Magical realism is literature genre which blends realistic components with magical elements. The origin of magic realism was in Latin America where some writers like Gabriel Garcia Marquez made it so famous. The genre incorporates mythical components to be otherwise a realistic fiction. Magical realism is characterized by an irreducible magic that in real life cannot be well explained by the natural law and makes a reader be drawn in between two views of the reality.
In the prose arena, Gabriel Garcia Marquez is among the leading advocates of magical realism. Gabriel Garcia Marquez transpires to be a master of magic realism. With the idea that there is no intrinsic driven in between supernatural and natural, the magical realism genre compares descriptions in details about the ordinary events and fantastical occurrences.
Marquez interlinks ordinary realistic events and the descriptive details of fantasy and dreamlike events in his writing. Equally, he interweaves the realistic ordinary components with fairy tales and myths. In the Strange Pilgrims, Gabriel Garcia Marquez represents dreamlike, magical events in such a way that even the descriptive details can achieve a magical touch consisting of a brilliant imagination. The Strange Pilgrim consists of twelve tales that perfectly define the magical realism genre.
The first story, for instance, Bon Voyage Mr. President, Homero and Lazara who are a poor couple befriend an ailing president who came to Geneva for treatment. Homero arranges a funeral parlor and plans to sell the president a complete package. However, it turns out that the politician will hang on for a while. Homero thought the corrupt president was about to die, contrary to that his death seemed imminent. This story and the others in his Marquez's book embrace life's oddness and poetic strangeness which can be joyous, bewildering or disastrous. The combination of reality, tongue-in-cheek hyperbole, and fantasy bring out the best in Gabriel Marquez's fiction in the Strange Pilgrim.
In the short story of the Plague of Ants, two inhabited islands are invaded by the colonists. The two islands are soon plagued by the ants. One of the islands, the ants eats all the crops. On another island, the ants go and attack people. It is until the people pray to a saint that things work for them. This is very similar to the biblical plagues of Egypt. The Plague of Ants brings up the history of Indies. The Indians were oppressed by the upper crust of Spanish. They toiled in mines and suffered from ill-health and gradually died. Since there were no people left to mine, the Spanish took to planting trees. Things go well till ants explode and decimate the trees. The ants diminished and slackened when the people appealed to God.

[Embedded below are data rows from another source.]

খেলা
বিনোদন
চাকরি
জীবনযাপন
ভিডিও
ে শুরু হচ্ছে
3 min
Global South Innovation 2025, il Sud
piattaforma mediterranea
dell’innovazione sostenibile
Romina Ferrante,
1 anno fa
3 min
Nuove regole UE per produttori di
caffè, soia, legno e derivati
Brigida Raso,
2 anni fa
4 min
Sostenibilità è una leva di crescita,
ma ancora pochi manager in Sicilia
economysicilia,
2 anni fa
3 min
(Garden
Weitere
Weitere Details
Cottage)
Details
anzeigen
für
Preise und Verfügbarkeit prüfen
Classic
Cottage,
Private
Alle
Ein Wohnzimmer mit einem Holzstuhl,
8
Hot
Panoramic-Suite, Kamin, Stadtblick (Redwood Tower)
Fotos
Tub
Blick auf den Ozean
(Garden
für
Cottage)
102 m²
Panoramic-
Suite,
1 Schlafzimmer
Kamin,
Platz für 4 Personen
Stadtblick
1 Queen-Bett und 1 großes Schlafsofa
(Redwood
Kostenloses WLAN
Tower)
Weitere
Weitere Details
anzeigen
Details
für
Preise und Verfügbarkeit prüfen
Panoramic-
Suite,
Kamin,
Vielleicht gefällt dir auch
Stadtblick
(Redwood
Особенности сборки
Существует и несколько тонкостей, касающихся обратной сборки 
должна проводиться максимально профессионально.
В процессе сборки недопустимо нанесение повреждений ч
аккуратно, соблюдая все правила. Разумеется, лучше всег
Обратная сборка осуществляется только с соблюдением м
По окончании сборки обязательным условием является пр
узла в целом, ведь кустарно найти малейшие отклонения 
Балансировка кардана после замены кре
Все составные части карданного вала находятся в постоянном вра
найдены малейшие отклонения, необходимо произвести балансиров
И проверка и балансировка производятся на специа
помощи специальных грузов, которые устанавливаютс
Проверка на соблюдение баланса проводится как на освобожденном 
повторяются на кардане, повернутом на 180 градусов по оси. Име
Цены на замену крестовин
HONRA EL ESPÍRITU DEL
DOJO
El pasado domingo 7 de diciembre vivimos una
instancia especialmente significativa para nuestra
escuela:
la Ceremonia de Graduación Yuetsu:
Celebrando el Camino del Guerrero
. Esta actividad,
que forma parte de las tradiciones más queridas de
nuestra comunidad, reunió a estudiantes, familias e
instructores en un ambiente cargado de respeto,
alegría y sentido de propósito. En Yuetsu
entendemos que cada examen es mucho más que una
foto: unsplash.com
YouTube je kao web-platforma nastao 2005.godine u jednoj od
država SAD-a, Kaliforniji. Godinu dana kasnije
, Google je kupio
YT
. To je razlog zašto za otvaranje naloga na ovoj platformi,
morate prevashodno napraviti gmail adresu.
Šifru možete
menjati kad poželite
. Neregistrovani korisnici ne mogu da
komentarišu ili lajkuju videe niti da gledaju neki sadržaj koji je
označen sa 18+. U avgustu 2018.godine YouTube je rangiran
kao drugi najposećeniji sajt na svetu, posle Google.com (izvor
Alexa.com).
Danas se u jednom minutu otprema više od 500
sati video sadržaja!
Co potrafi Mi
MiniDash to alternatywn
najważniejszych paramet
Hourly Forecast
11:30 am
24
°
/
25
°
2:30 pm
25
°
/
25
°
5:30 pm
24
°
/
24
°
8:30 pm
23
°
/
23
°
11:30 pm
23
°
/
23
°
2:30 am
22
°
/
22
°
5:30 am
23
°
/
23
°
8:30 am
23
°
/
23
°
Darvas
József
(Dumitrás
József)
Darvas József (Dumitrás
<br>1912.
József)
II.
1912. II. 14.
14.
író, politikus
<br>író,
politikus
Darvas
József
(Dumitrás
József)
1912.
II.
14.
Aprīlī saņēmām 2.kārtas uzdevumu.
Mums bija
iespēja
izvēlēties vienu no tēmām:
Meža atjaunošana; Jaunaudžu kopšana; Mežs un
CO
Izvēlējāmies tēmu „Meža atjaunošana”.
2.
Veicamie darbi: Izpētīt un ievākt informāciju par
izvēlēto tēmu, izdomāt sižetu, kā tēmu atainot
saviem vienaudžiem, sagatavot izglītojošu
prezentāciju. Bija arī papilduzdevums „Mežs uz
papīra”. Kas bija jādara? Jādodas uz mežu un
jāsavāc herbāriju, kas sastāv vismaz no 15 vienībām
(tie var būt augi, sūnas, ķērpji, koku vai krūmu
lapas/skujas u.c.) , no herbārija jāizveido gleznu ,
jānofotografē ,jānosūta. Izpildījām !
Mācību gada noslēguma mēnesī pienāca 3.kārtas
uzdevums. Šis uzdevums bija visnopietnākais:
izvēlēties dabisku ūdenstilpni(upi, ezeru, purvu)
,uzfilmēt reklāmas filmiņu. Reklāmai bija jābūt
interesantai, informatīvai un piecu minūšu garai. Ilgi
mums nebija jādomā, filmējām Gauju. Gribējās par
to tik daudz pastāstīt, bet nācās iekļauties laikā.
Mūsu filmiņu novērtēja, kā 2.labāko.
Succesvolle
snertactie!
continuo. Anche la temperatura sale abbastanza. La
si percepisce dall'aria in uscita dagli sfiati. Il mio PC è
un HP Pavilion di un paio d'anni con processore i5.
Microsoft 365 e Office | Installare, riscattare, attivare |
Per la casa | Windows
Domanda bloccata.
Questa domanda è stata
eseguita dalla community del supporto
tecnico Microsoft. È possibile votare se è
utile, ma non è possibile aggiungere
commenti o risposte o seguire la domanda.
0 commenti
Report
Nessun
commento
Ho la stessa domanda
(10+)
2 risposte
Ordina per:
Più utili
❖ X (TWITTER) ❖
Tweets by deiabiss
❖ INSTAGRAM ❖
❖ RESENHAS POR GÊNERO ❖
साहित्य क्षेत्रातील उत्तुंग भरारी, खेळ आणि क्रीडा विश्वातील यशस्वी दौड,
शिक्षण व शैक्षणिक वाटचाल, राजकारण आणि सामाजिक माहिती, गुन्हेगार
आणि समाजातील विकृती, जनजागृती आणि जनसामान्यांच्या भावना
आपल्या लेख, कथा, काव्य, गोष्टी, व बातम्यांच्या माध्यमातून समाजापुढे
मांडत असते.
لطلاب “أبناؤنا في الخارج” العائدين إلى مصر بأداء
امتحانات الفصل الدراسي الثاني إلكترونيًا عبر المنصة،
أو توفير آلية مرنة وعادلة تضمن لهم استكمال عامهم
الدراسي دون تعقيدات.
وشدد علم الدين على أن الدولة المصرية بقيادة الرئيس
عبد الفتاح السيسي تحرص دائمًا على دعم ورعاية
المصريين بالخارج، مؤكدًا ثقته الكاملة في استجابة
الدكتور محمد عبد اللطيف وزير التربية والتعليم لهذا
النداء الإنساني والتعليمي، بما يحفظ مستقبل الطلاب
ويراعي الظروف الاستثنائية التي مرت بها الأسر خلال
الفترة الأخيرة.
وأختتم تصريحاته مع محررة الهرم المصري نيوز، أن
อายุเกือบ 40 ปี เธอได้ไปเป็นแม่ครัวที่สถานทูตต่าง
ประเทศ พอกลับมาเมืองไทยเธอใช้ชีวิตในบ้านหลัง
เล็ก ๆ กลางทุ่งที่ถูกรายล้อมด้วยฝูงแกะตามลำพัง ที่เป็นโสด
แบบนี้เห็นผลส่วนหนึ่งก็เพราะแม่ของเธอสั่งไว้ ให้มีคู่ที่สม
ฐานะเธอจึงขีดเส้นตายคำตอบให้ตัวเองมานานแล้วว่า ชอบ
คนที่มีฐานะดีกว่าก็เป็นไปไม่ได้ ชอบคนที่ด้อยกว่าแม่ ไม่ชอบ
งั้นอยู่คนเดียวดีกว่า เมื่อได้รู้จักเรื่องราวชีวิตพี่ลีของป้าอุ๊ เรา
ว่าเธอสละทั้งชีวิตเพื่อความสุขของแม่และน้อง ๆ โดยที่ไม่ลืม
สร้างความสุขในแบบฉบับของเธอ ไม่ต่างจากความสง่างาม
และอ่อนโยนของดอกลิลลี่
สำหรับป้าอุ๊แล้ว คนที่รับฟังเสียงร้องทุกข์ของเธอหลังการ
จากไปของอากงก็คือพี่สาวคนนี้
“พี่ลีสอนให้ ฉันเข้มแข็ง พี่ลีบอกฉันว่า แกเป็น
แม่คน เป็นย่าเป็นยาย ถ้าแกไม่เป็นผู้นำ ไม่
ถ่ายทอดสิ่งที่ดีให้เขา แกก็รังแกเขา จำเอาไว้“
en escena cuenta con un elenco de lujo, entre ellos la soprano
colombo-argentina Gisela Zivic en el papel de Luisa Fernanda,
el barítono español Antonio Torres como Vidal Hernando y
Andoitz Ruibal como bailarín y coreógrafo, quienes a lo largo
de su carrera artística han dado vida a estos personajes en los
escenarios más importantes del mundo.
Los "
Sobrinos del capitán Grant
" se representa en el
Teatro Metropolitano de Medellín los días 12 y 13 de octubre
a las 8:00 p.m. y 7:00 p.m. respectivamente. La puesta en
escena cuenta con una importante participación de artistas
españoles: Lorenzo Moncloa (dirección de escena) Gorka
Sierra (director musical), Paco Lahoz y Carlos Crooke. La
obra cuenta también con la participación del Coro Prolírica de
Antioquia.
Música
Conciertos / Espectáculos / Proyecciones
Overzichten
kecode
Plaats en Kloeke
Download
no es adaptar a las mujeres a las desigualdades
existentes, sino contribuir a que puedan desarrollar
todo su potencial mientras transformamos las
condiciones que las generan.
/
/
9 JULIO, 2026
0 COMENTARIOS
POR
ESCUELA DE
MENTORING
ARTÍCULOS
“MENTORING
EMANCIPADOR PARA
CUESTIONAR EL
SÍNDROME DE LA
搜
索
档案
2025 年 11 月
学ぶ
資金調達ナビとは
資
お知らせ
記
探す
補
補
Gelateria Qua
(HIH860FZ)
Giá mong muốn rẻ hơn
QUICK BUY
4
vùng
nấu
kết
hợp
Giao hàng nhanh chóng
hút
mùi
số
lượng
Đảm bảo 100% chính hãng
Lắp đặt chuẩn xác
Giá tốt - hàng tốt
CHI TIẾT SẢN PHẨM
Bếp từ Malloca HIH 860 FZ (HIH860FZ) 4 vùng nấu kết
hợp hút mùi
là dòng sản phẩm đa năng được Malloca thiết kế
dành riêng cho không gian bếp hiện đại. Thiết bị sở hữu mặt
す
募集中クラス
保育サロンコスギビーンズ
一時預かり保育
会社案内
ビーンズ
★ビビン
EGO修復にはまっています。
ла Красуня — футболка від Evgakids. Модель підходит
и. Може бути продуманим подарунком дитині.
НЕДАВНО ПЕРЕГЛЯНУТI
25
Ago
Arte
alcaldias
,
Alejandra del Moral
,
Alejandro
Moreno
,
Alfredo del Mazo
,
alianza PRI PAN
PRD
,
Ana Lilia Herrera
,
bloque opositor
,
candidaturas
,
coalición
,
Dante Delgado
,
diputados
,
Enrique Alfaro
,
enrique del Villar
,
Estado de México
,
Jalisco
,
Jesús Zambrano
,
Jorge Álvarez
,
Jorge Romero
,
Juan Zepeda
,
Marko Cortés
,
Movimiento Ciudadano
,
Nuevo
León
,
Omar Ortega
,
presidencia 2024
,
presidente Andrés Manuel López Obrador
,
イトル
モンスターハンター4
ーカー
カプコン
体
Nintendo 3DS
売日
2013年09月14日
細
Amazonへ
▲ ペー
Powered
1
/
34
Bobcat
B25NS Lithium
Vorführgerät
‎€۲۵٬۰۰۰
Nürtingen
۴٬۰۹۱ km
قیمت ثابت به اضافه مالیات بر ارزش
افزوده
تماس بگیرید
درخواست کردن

When God wishes to punish men or lands for their sins, he never goes short of what to use to afflict them. He does so even using the tiniest creatures, just as it was with the Egyptian plagues. The ants are used as the ever-present magical realism. The author brings out the mixture of reality and fantasy in the short story of Plague of Ants. The harmless little workers have been used by the author that is the ants to depict how wickedness can be punished metaphorically. J Carroll interlinks ordinary realistic events and the descriptive details of fantasy and dreamlike events in the Plague of Ants and thus brings out the genre of magical realism.
Work Cited
Marquez, Gabriel Garcia. "Strange pilgrims twelve stories trans. Edith Grossman. New York: Alfred A." (1993).
Maria Eugenia, B. Magical Realism and Latin America. Diss. University of Maine, 2003.